• **WHAT THE EXERCISE ASKS**
Taking the line with "belgesel dizisidir. Sektörün en önemli" as the first and the line with "يضمن تبديدًا جيدًا" as the last, set down exactly every line in that range from the entries below, and no more.
═══ RECORDS SUPPLIED ═══
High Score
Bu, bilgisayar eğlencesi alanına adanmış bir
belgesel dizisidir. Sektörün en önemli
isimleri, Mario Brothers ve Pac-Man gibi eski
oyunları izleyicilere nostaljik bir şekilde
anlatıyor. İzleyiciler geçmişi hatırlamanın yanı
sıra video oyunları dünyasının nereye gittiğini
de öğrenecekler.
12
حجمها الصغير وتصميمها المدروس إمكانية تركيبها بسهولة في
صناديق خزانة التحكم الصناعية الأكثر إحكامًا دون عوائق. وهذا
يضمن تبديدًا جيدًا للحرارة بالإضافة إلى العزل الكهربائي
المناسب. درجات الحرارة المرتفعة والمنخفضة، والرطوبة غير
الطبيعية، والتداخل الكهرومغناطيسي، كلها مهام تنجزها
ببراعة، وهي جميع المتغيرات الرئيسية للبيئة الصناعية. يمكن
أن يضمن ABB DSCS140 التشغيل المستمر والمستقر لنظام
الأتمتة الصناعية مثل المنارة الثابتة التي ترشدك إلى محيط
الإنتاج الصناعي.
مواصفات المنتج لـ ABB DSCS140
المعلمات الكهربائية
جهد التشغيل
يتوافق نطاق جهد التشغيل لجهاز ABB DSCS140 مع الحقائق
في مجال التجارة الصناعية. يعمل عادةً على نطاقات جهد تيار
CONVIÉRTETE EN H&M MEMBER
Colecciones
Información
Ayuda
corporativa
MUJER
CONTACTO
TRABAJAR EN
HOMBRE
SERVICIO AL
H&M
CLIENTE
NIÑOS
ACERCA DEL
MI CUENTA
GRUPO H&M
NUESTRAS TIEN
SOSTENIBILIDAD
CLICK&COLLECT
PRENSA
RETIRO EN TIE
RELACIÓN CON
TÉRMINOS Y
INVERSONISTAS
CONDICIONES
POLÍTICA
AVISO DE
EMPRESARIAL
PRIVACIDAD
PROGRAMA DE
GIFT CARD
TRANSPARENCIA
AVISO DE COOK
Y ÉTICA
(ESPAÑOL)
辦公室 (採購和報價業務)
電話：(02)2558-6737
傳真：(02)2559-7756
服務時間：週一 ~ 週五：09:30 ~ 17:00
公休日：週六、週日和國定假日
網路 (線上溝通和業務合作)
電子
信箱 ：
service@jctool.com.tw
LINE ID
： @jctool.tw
═══
• **ANSWER**
belgesel dizisidir. Sektörün en önemli
isimleri, Mario Brothers ve Pac-Man gibi eski
oyunları izleyicilere nostaljik bir şekilde
anlatıyor. İzleyiciler geçmişi hatırlamanın yanı
sıra video oyunları dünyasının nereye gittiğini
de öğrenecekler.
12
حجمها الصغير وتصميمها المدروس إمكانية تركيبها بسهولة في
صناديق خزانة التحكم الصناعية الأكثر إحكامًا دون عوائق. وهذا
يضمن تبديدًا جيدًا للحرارة بالإضافة إلى العزل الكهربائي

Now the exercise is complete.